I am using a Tesla K40 kepler card on a system. I am trying to share a GPU among multiple processes and want to have an ability to kill a process (and consequently its active kernels) without having any affect on the other.
I have tried two experiments with processes proc1 and proc2. Proc1 triggers a long-running (> 100 sec) kernel k1 and Proc2 triggers a lightweight one (1 sec) k2.
I am running these two CUDA processes (and thus contexts) simultaneously on the same GPU. I observe that if the two kernels k1 and k2 from these processes are simultaneously loaded on the GPU, and the long-running kernel k1 is killed (by killing its process proc1), k2 still take >100 sec to return. This implies that k1 still runs even after proc1 is killed.

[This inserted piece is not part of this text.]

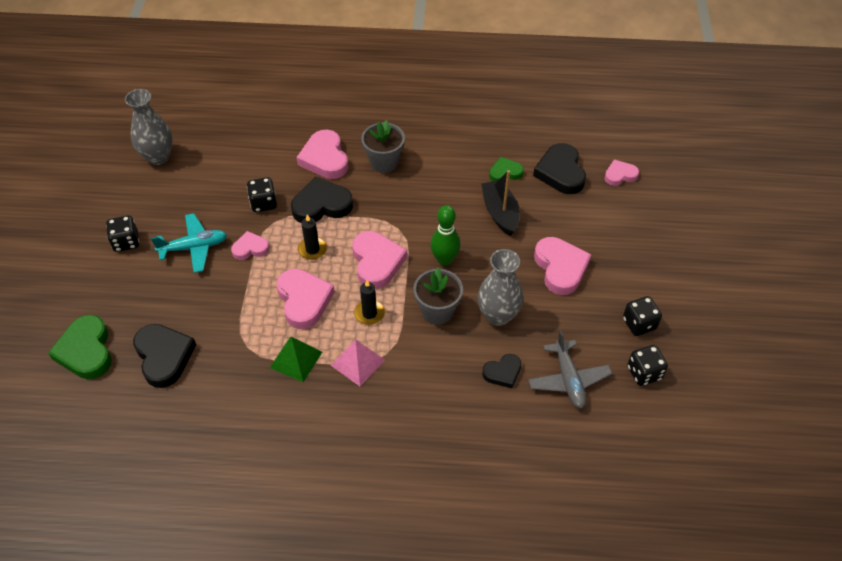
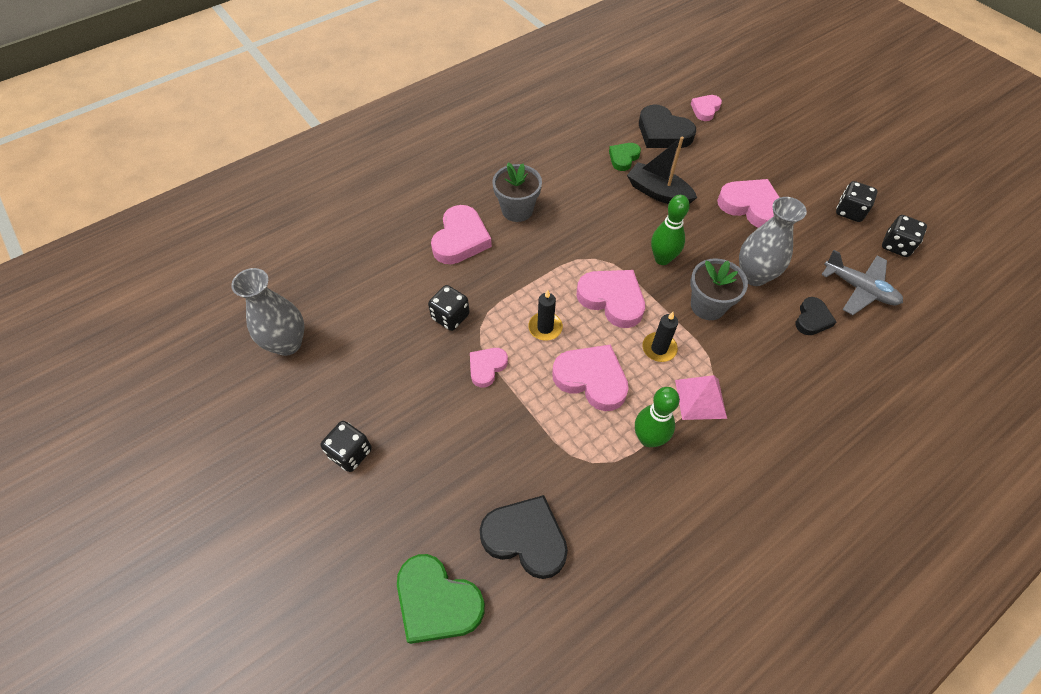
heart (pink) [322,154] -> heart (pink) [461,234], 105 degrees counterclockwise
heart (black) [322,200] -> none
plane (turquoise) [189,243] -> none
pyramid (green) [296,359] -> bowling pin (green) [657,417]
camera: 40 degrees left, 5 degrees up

I also observe that the cudaEventRecord() of Proc2 returns nonsensical results, after the completion of k2.
I ran the same processes proc1 and proc2 serially this time. I started proc1, and killed it after its long running kernel is loaded on the GPU. Just after that I started proc2 this time k2 completed in 1 sec. Thus, it seems that this time the proc1 kernel was cleaned up successfully.
Is this discrepancy in the outcome of the experiments expected? Does the context not get killed if any other context is simultaneously running on the GPU?
Can killing a kernel while an other kernel is simultaneously running may result in undesirable behavior on the other?